A reminder of the law

Dismissing an employee is automatically unfair if there were circumstances of danger that the employee reasonably believed to be serious and imminent, and:

  • if they couldn't reasonably have been expected to avoid it, they left (or proposed to leave) or (while the danger persisted) refused to return, or
  • they took (or proposed to take) appropriate steps to protect themselves or others.

Employees and workers are also protected in these circumstances from being subjected to a detriment (e.g. suspension, deducted pay, or – in the case of a worker – having their contract terminated).

Case 1

An employee was furloughed by a restaurant that was forced to temporarily close during the first COVID-19 lockdown. In the run up to possible re-opening, they requested the employee come into work to 'help out for a bit'.

The employee raised health and safety concerns with them, as he was concerned about the possibility that his clinically vulnerable father would catch COVID-19 from him. The employer provided no PPE to staff and it appeared that it had no intention of requiring staff to take COVID-secure workplace precautions.

When the employee raised these issues again, he was told to 'shut up and get on with it'. His employment was terminated with immediate effect by text message.

The tribunal decided the employee had been automatically unfairly dismissed. The circumstances of danger were the growing prevalence of COVID-19 infection and the potential significant harm that could be done to his father. The employee reasonably believed that this was a serious and imminent danger, leading him to raise concerns about the lack of PPE. Until the employee had raised those concerns, he had been a successful and valued member of staff. The tribunal ruled that Mr Gibson had been dismissed because he had taken steps to protect his father in what he reasonably believed to be circumstances of serious and imminent danger.

Case 2

An employee worked for a company that sold and distributed PPE. His job included accepting daily deliveries, entering details in the company's system and photographing and organising promotional materials. In March 2020, the company was at the forefront of significant demands for PPE and its staff were viewed as 'key workers'. It introduced extra cleaning and was working towards distancing staff in the workplace.

Around 25th March 2020, the employee requested to work from home. His request was denied because his job required him to be physically present. The company's policy was that those in his situation could take paid or unpaid leave.

On 30th  March 2020, he contracted symptoms of COVID-19 and was advised to self-isolate. After several weeks, he was still experiencing flu-like symptoms and asked if he could be furloughed, but his request was refused. He responded that he was not comfortable coming into work on public transport during lockdown and was concerned that he wouldn't be able to pay his bills (as he was only receiving statutory sick pay).

He claimed that considering government guidance on working from home and HMRC advice that the furlough grant was payable to those who were self-isolating, he should be either allowed to work from home or furloughed. After several more exchanges, he was dismissed with his contractual notice.

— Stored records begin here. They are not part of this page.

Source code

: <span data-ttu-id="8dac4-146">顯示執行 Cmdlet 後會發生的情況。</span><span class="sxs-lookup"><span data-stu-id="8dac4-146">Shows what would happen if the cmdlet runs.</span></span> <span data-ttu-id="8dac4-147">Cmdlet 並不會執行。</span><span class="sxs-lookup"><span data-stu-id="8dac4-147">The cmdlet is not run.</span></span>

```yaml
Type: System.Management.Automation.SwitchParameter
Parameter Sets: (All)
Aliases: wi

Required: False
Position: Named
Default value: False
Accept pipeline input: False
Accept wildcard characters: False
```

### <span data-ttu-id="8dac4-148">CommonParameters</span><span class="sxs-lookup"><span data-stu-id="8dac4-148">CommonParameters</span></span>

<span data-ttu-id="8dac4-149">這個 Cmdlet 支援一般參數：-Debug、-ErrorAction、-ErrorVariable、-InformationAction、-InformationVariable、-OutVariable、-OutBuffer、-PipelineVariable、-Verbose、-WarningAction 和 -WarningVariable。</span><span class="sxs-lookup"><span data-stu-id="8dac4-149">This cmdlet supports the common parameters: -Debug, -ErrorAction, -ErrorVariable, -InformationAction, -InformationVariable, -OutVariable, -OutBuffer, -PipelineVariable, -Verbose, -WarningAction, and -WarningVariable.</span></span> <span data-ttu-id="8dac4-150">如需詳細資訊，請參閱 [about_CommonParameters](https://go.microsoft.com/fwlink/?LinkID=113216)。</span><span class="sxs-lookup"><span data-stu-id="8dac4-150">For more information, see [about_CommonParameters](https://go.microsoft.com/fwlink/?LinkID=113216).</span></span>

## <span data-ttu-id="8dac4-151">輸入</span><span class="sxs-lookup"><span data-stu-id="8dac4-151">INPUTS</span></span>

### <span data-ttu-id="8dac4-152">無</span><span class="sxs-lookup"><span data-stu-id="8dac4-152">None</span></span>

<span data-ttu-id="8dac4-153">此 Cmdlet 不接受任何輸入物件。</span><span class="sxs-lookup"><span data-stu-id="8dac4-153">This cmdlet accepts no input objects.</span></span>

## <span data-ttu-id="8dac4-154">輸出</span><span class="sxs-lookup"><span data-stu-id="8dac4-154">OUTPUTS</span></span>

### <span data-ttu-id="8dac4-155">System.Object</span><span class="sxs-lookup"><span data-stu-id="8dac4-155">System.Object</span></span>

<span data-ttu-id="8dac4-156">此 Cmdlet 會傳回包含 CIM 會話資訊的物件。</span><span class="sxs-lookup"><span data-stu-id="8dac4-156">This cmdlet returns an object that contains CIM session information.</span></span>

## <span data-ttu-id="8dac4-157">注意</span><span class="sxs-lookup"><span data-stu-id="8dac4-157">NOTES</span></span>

The employee claimed unfair dismissal, but failed. The tribunal accepted that he reasonably believed the danger from COVID-19 to be serious or imminent, but found that he hadn't taken appropriate steps to protect himself or others. He could've remained at home, not travelled on public transport and not gone into the office – that had always been allowed by his employer through paid or unpaid leave. Instead, he didn't specifically identify any concerns about returning to work; nor did he explore ways in which such concerns might be mitigated. He appeared more concerned about losing income. His demands for furlough (on 80% pay) or to work from home (on full pay) weren't appropriate as they were obviously economically motivated. His employer had justifiably concluded that he couldn't work from home and didn't qualify for the furlough scheme.

What this means for you

These cases concern events in the early stages of the pandemic, when less was known about the virus and before vaccines had been developed and approved.

Not for the first time, they show the importance of being able to demonstrate that you have implemented appropriate COVID-related health and safety measures. This is now somewhat easier since the government published its sector-specific guidance and the HSE published guidance on making workplaces COVID-secure.

However, don't assume that this alone will automatically protect you. If your employee (or worker) has a reasonable belief that your workplace poses a serious and imminent risk, based on evidence about COVID-19 available at the time, they will be protected. Talk to anyone who has concerns and, if these are valid, make adjustments where you can.

On the plus side, these cases confirm that staff can't just express vague anxieties about their working environment:

  • They'll normally be expected to explain clearly why they believe the workplace is dangerous and give you (1) the opportunity to explain the steps you have in place to protect them and (2) time to consider what else you can do to protect them or deal with their concerns.
  • They must be willing to take individual precautions to protect themselves and follow all reasonable management instructions put in place to protect them.
  • They must be able to show that the risk is serious and imminent despite anything they and you can do to reduce it.